A: Michael Osanloo expressed that they are thrilled with the performance of their first Houston restaurant in Richmond, which is exceeding expectations. They plan to open two more locations in the next 1.5 months to distribute customer traffic and foster organic growth across the market. They have refined their field marketing tactics, focusing on community engagement. Additionally, they are testing a slightly rationalized menu in Houston to reduce kitchen complexity, and it is performing well so far. -
Impact of Kiosks on Comps
Q: Despite the kiosk rollout, why isn't there significant improvement in fourth quarter comps?
A: Michelle Hook acknowledged that while the kiosks are improving mix, they are still experiencing impacts from macroeconomic factors and discounting on traffic. With uncertainties in November and December, including reliance on catering and comparison to last year's favorable weather and advertising campaign, they are cautious and not expecting significant improvement in Q4 comps, guiding towards negative 1% for the year. -
Loyalty Program Plans
Q: Can you update us on plans for a loyalty program?
A: Michael Osanloo stated that they are making good progress on developing a loyalty program and look forward to making an announcement early next year.
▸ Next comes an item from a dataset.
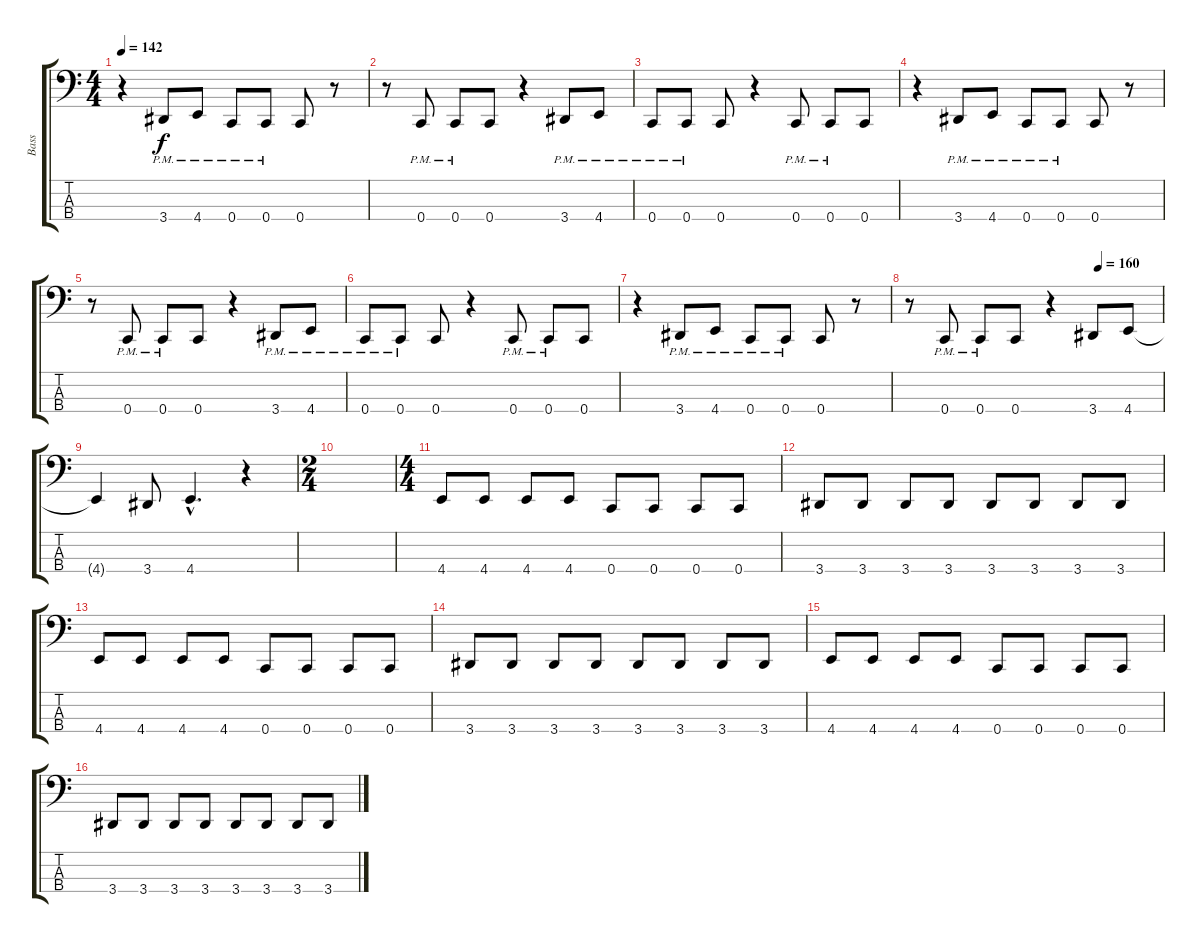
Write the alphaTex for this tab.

They prefer to announce it when it's ready to roll out rather than pre-announcing. -
Stance on Discounting and Value Menus
Q: Do you consider introducing a value menu or price point marketing to appeal to lower-end consumers?
A: Michael Osanloo emphasized that introducing a value menu or engaging in discounting would be contrary to Portillo's brand. They are not reliant on the true value consumer and prefer to focus on offering everyday great value through high-quality food and abundant portions. Their strategy is to maintain brand integrity and avoid short-term tactics that could harm the brand in the long run.